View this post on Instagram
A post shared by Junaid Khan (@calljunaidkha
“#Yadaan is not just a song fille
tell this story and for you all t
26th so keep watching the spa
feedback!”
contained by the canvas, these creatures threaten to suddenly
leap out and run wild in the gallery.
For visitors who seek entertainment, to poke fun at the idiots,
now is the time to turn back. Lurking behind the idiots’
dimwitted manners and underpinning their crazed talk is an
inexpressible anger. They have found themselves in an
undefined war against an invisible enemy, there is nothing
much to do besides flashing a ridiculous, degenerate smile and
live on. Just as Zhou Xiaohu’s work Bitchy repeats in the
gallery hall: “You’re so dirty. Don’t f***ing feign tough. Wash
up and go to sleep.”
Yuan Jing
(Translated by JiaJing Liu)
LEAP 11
.....
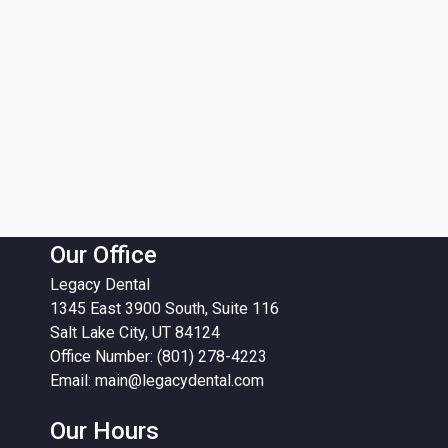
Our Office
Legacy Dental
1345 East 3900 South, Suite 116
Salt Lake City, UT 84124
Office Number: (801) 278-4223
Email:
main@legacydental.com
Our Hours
.....
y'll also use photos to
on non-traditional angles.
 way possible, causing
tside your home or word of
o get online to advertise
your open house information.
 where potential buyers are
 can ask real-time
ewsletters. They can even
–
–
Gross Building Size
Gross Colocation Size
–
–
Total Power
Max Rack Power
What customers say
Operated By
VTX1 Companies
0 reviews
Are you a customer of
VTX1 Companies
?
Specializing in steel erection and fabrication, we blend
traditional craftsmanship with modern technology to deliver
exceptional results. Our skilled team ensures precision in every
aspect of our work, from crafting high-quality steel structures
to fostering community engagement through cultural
.....
Write out everything from the line containing "View this post on Instagram" down to the line containing "For visitors who", both of those lines included.

Answer to this task:
View this post on Instagram
A post shared by Junaid Khan (@calljunaidkha
“#Yadaan is not just a song fille
tell this story and for you all t
26th so keep watching the spa
feedback!”
contained by the canvas, these creatures threaten to suddenly
leap out and run wild in the gallery.
For visitors who seek entertainment, to poke fun at the idiots,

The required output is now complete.